Now he's walking aimlessly through the forest. He likes this place. It helps him forget. She always hated the rain, and the greenness of La Push annoyed her. This forest is her antithesis. It's perfect for cleansing his mind of her. Besides, it's beautiful in its own right.

He can hear something, something faintly like footsteps, but he dismisses it as his imagination.

No, there's another noise. A whisper of sound, like leaves brushing against skin. He turns quickly towards the tree it came from. There's nothing there. He thinks he must be going crazy. For a moment he thought he saw a person in the tree.

There's the sound again.
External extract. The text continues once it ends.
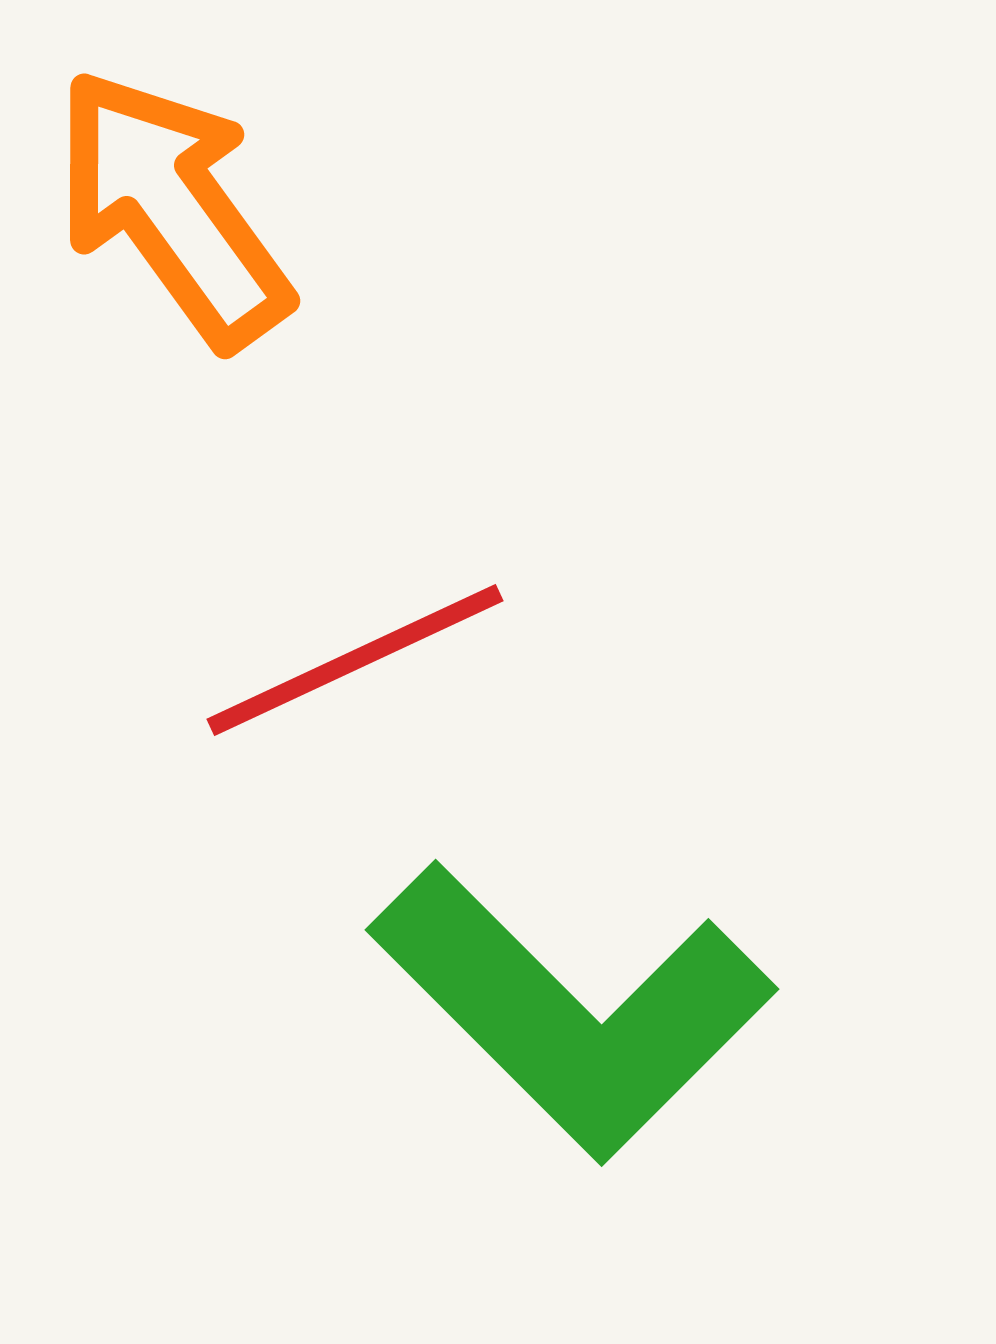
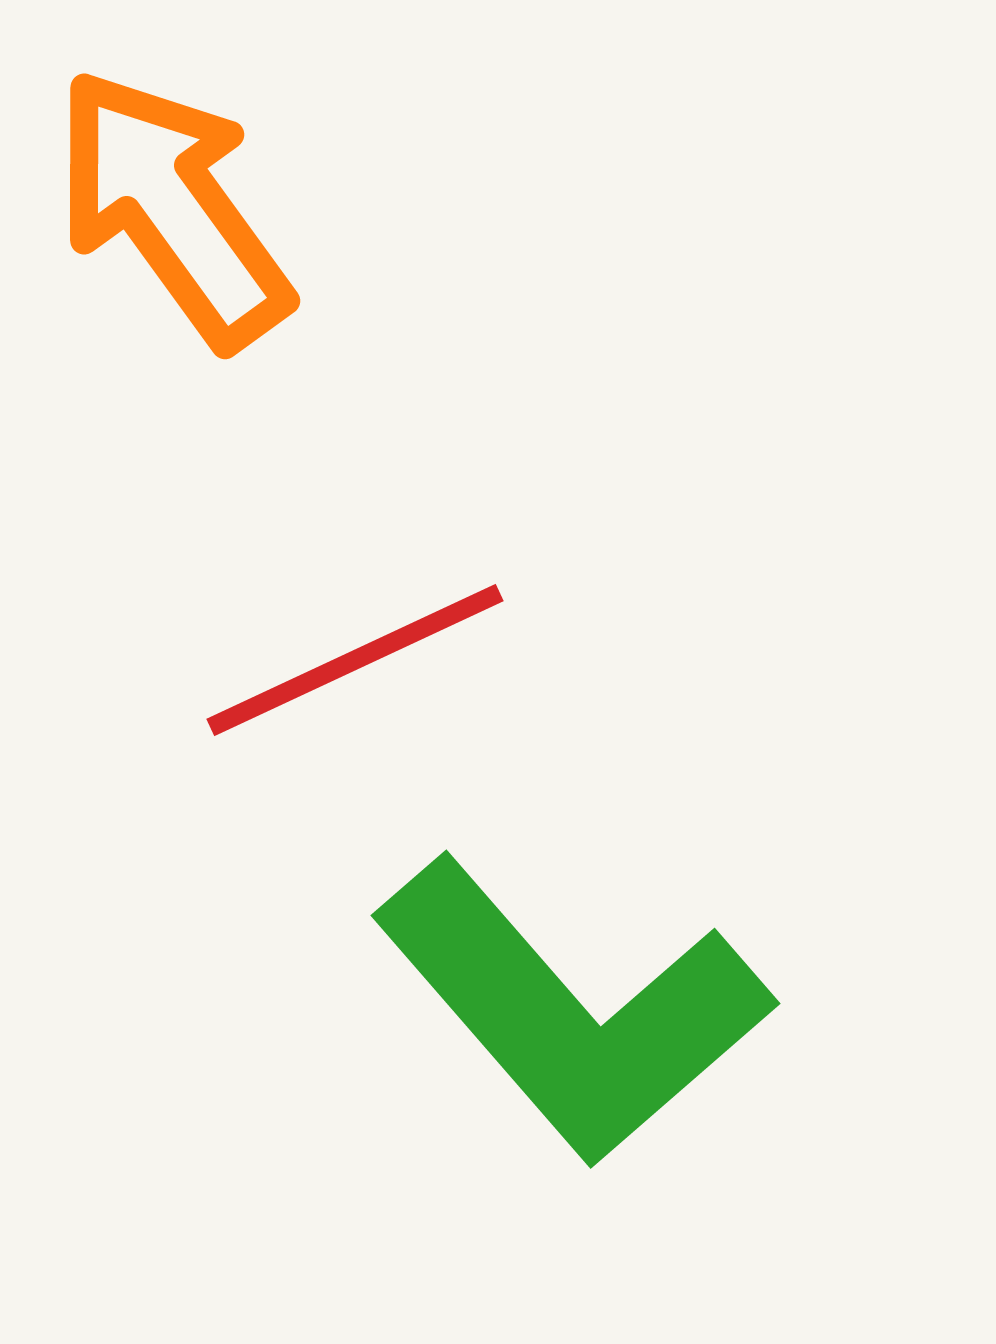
green L-shape: rotated 4 degrees clockwise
He whirls around. Yet again there's no-one there. But he could have sworn he saw the same person in that tree.

Once more he hears the sound. He twists around to see, despite knowing it's hopeless. He was right: there is no one there. But just below, hidden behind the tall ferns, he can see a pair of eyes, luminous and lovely.

He walks towards the ferns, very slowly. The brown eyes stay where they are.

He reaches out, pushes the ferns aside. His breath catches in his throat.

Standing there, looking at him intently, is the owner of the brown eyes. She is tall, with smooth reddish skin and wavy black shoulder-length hair. Her eyes seem to dare him to speak. She is beautiful, but it is a fierce beauty, like… like the way warriors in the olden days found beauty in a well-balanced sword.

"What are you doing here?" he asks, wondering why he is abruptly so nervous.

She smiles, very slightly, and her face is breathtaking. "I might ask you the same question," she says. Her voice is low and clear and gentle. It is a beautiful sound, as if every word she utters is poetry.

"What's your name?" he blurts out. He doesn't understand why he feels he has to know more about her.

The smile remains. "Leah."

A wolf's howl suddenly rings out through the forest. The smile is gone from her face. She turns and is about to walk away, when she looks back at him. Her eyes are full of uncertainty. She reaches up with one hand, and her fingertips brush his cheek for a second. It is a tender gesture, lover-like. Then she disappears into the forest.